Sonar camera (DIDSON) mounted on stand
Figure 3. A. Sonar camera (DIDSON) mounted on stand.

DIDSON collecting video of adult salmon on Redwood Creek with adjacent weirs ensuring that salmon swim in front of camera
B. DIDSON collecting video of adult salmon on Redwood Creek with adjacent weirs ensuring that salmon swim in front of camera. Photos by CDFW Michael Sparkman.


Rotary screw trap capturing out-migrating juvenile salmon “smolts” in the middle-upper reach of Redwood Creek
Figure 4. Rotary screw trap capturing out-migrating juvenile salmon “smolts” in the middle-upper reach of Redwood Creek. Photo by CDFW Michael Sparkman.

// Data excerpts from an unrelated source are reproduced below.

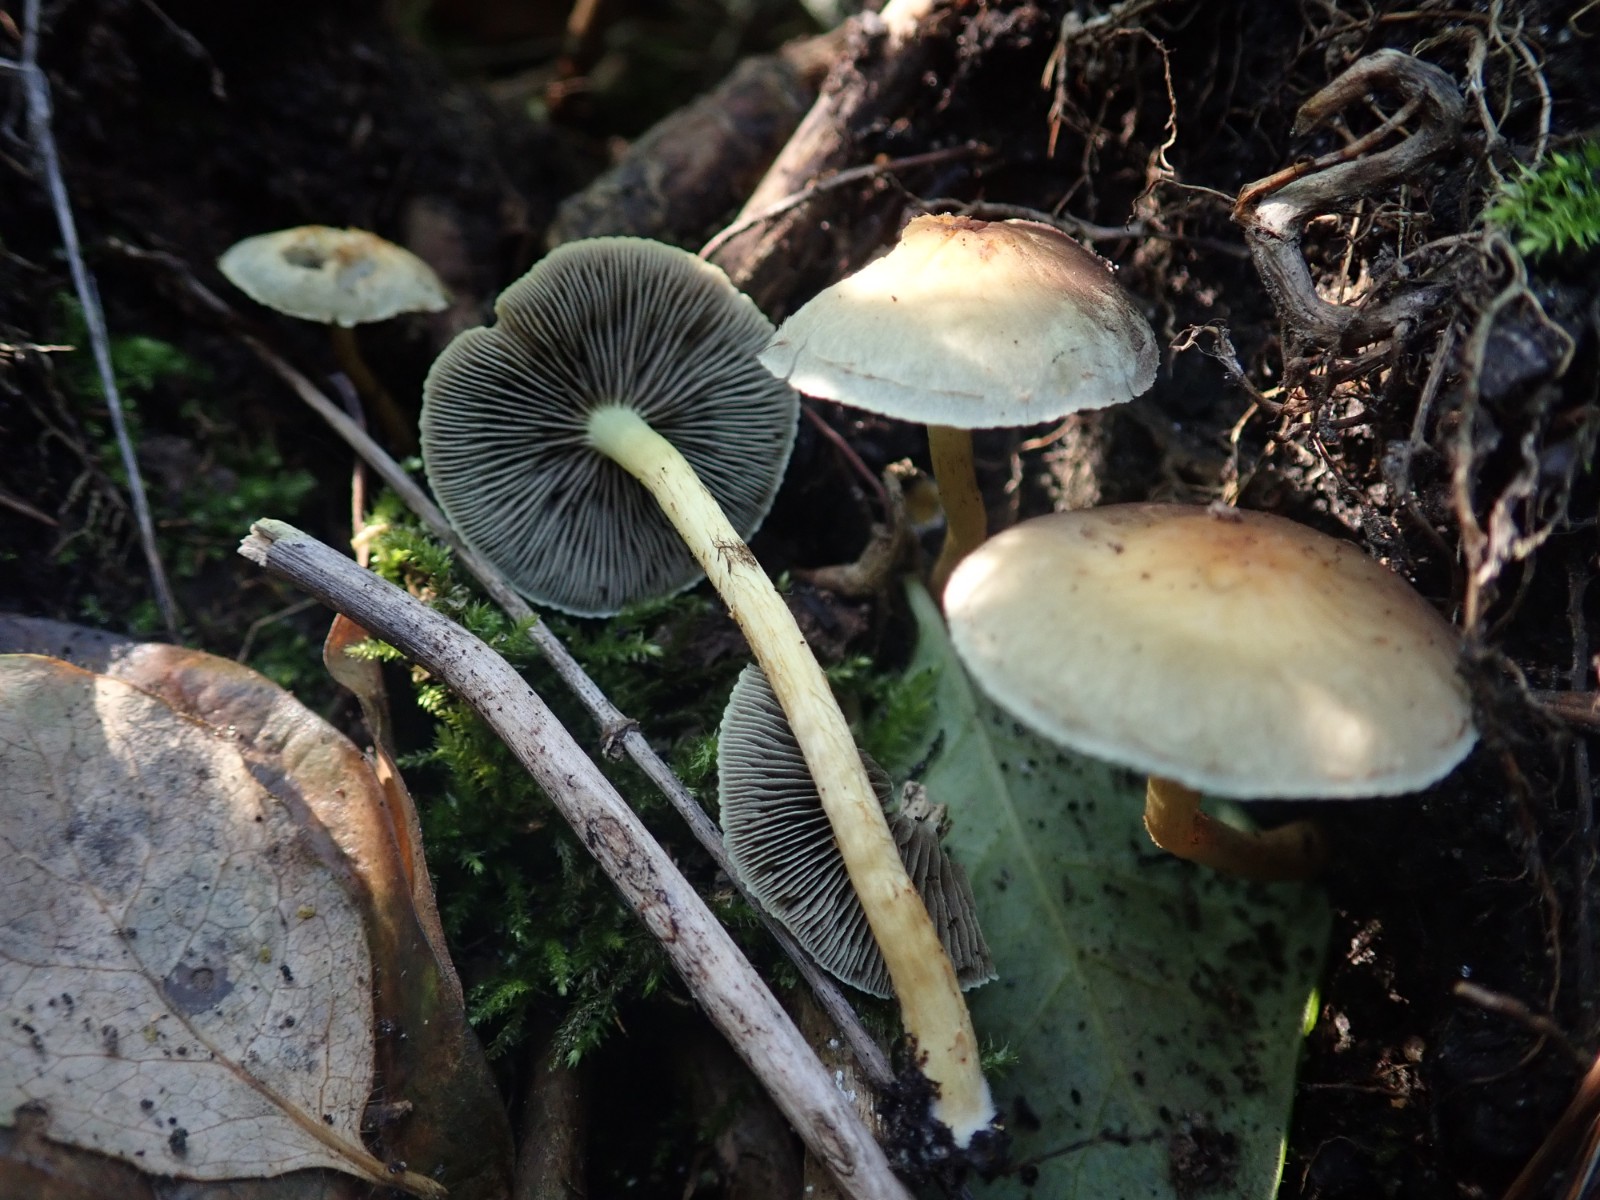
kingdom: Fungi
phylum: Basidiomycota
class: Agaricomycetes
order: Agaricales
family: Strophariaceae
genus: Hypholoma
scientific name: Hypholoma fasciculare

During 2013 / 2014 migration season, only 84 adult Chinook salmon entered the upper-middle reach of Redwood Creek. That’s an average of 4.6 adults over 2 miles of creek. During the previous season, in comparison, when the sonar camera was operated, 500 adult Chinook salmon were counted in one day alone migrating into the middle-upper reach. Smolt production during 2013/ 2014 from upper Redwood Creek was only 1% of the total number of the previous season, and lower Redwood Creek also produced significantly fewer Chinook smolts. The low number of smolts produced in the upper basin in 2013/2014 is thought to be due to later arrival and spawning of Chinook salmon, restricted spawning areas, and the low number of adults per mile of stream.

Future Efforts

Provided there is funding, CDFW intends to continue monitoring efforts to address long term biological and environmental variability of Chinook salmon populations using sonar cameras and smolt traps at several sites within the Redwood Creek basin. This level of monitoring will elucidate how rainfall and stream flow patterns affect migration, survival, and population abundances. By knowing how and why adult Chinook salmon are responding to changes in the environment, we can better manage the population and habitat for continued existence into the future.